**Work to be completed**
Please report every line in the material below where the word "knee" is found.
....................
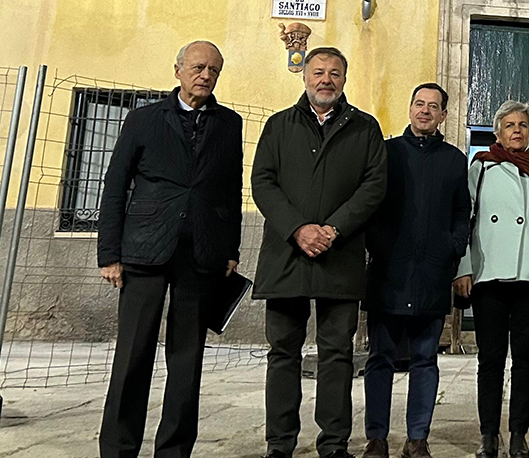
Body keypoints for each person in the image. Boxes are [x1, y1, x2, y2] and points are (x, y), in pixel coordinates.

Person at [96, 41, 242, 458]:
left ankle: (175, 450)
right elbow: (115, 185)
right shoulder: (143, 119)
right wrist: (109, 253)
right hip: (144, 251)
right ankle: (119, 448)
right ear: (177, 70)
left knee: (187, 360)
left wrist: (230, 248)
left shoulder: (229, 124)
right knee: (132, 356)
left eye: (214, 70)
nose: (205, 75)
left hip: (201, 254)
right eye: (198, 67)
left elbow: (231, 191)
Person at [252, 46, 388, 458]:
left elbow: (374, 186)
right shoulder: (278, 126)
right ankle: (280, 444)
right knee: (282, 354)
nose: (325, 80)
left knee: (337, 355)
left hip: (339, 256)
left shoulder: (365, 128)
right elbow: (262, 182)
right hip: (285, 256)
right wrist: (297, 229)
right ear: (305, 77)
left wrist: (333, 229)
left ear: (344, 79)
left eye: (334, 73)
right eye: (318, 72)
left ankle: (333, 444)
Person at [363, 83, 472, 458]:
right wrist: (380, 247)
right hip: (389, 273)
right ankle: (376, 437)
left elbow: (462, 212)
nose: (425, 111)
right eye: (419, 104)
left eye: (433, 106)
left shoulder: (455, 160)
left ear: (443, 115)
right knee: (380, 359)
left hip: (432, 273)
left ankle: (417, 438)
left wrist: (452, 247)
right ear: (410, 108)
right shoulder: (387, 153)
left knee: (426, 360)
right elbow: (371, 204)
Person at [454, 100, 529, 458]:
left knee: (527, 358)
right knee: (491, 358)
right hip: (490, 273)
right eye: (509, 125)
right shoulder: (482, 168)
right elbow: (464, 221)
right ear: (497, 132)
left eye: (522, 125)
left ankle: (518, 433)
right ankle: (489, 434)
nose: (516, 130)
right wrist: (464, 268)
....................
**Output below**
left knee: (187, 360)
right knee: (132, 356)
right knee: (282, 354)
left knee: (337, 355)
right knee: (380, 359)
left knee: (426, 360)
left knee: (527, 358)
right knee: (491, 358)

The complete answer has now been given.